La riorganizzazione della pallacanestro maschile catanese dopo lo scioglimento del Giglio Bianco passò soprattutto attraverso l’attività studentesca. Tra le società che riuscirono a ritagliarsi uno spazio sempre maggiore all’interno dell’attività sportiva locale emerse la Grifone e, tra gli elementi che giocavano in una delle sue prime formazioni, vi era Vittorio Currò.
«Mio padre ha giocato una vita a pallacanestro» afferma Luisa, figlia ed “erede sportiva” di Vittorio, avendo giocato con il Cus. «Giocò tanti anni a Messina: in squadra c’erano Cesare Lo Forte, a cui è stato dedicato un torneo locale, e Vittorio Tracuzzi, che sarebbe stato anche c.t. della nazionale. Anche altri suoi compagni sono rimasti nell’ambiente, come dirigenti a livello nazionale. Nel 1936 giocò anche un torneo a Bologna con la sua squadra. Dopo la guerra, si arruolò nell’aviazione e si occupò prevalentemente di meteorologia. Proprio per lavoro si trasferì a Siracusa, dove ha giocato ed ha anche diretto una squadra femminile. Tra le ragazze che allenava, c’era anche la sua futura moglie, mia madre.»
Quand’è arrivato a Catania? «Alla fine degli anni quaranta.
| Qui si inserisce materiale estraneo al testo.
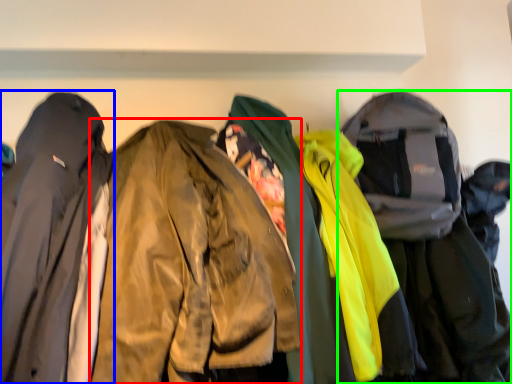
Question: Which object is the closest to the jacket (highlighted by a red box)? Choose among these: jacket (highlighted by a blue box) or jacket (highlighted by a green box).

Choices:
 (A) jacket
 (B) jacket

Answer: (A)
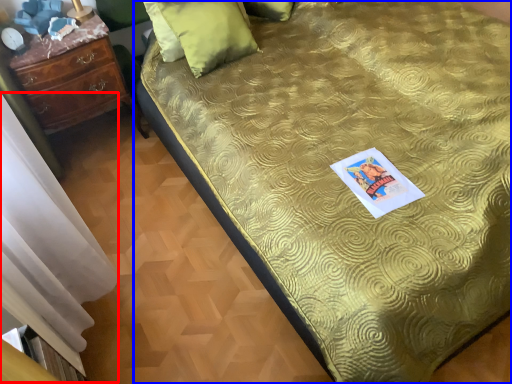
Question: Which object appears farthest to the camera in this image, curtain (highlighted by a red box) or bed (highlighted by a blue box)?

Choices:
 (A) curtain
 (B) bed

Answer: (B)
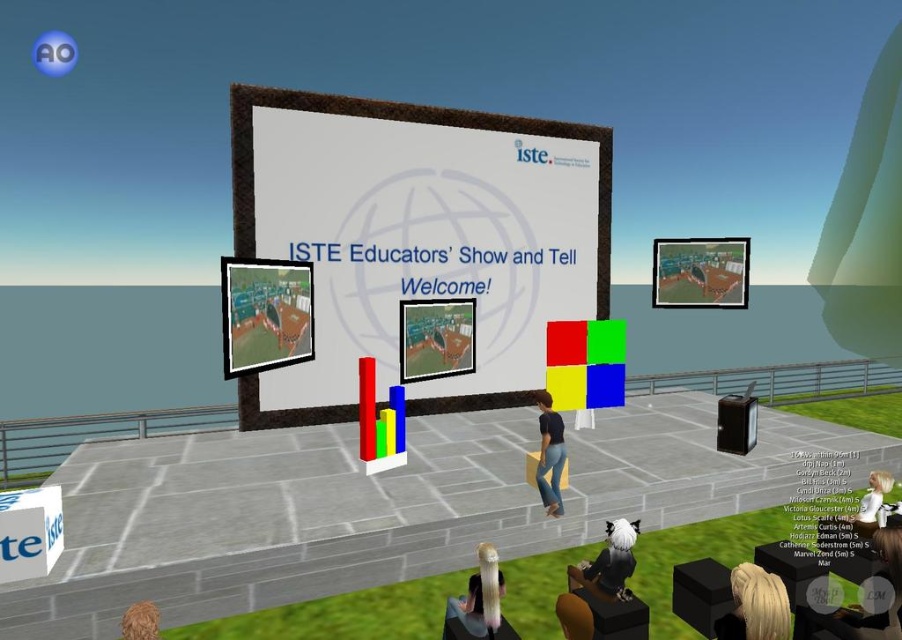
Does black hair at lower center appear under fluffy brown hair at lower left?

Yes, black hair at lower center is below fluffy brown hair at lower left.

In the scene shown: Is black hair at lower center taller than fluffy brown hair at lower left?

Correct, black hair at lower center is much taller as fluffy brown hair at lower left.

This screenshot has width=902, height=640. What do you see at coordinates (608, 563) in the screenshot?
I see `black hair at lower center` at bounding box center [608, 563].

Where is `black hair at lower center`? The image size is (902, 640). black hair at lower center is located at coordinates (608, 563).

Which is behind, point (695, 307) or point (492, 616)?

The point (695, 307) is behind.

Does matte plastic screen at upper center have a smaller size compared to blonde hair at lower center?

No, matte plastic screen at upper center is not smaller than blonde hair at lower center.

Where is `matte plastic screen at upper center`? The image size is (902, 640). matte plastic screen at upper center is located at coordinates (700, 273).

Find the location of a particular element. This screenshot has width=902, height=640. matte plastic screen at upper center is located at coordinates (700, 273).

Does blonde hair at lower center have a greater height compared to black matte shirt at center?

In fact, blonde hair at lower center may be shorter than black matte shirt at center.

Does blonde hair at lower center appear under black matte shirt at center?

Yes.

At what (x,y) coordinates should I click in order to perform the action: click on blonde hair at lower center. Please return your answer as a coordinate pair (x, y). This screenshot has height=640, width=902. Looking at the image, I should click on (483, 595).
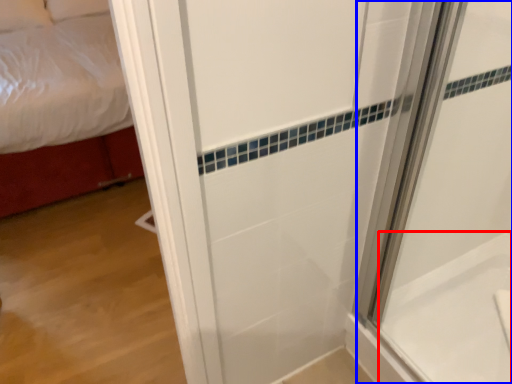
Question: Which point is closer to the camera, bath (highlighted by a red box) or shower door (highlighted by a blue box)?

Choices:
 (A) bath
 (B) shower door

Answer: (B)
Io sono nata in città e mio padre ha smesso di giocare nel 1952, con la maglia della Grifone. Poi mi ha sempre portato al PalaSpedini a vedere giocare la sua ex squadra.»
Di cosa si occupò dopo il ritiro? «Negli anni sessanta, lavorava nella torre di controllo che gestiva le telecomunicazioni della Sicilia orientale e della Calabria. Grazie al suo lavoro, diede una grossa mano a molti giocatori di basket, rugby e calcio: quando dovevano fare il servizio di leva, li chiamava come piantoni nel suo ufficio, per permetter loro di allenarsi e giocare. Aiutò molti giocatori del Gad Etna, dell’Amatori e del Catania Calcio, che ovviamente gli forniva un abbonamento gratuito per lo stadio! Conosceva bene l’allenatore Carmelo Di Bella ed era un grande amico dell’arbitro internazionale Concetto Lo Bello, che da giovane avrebbe voluto giocare a pallacanestro, ma lui gli faceva fare solo il raccattapalle: “Non sei cosa di giocare a pallacanestro!” gli diceva. Lo veniva sempre a trovare prima di partire per le trasferte, prendevano un caffé insieme e Lo Bello gli dava sempre del lei: era un signore.»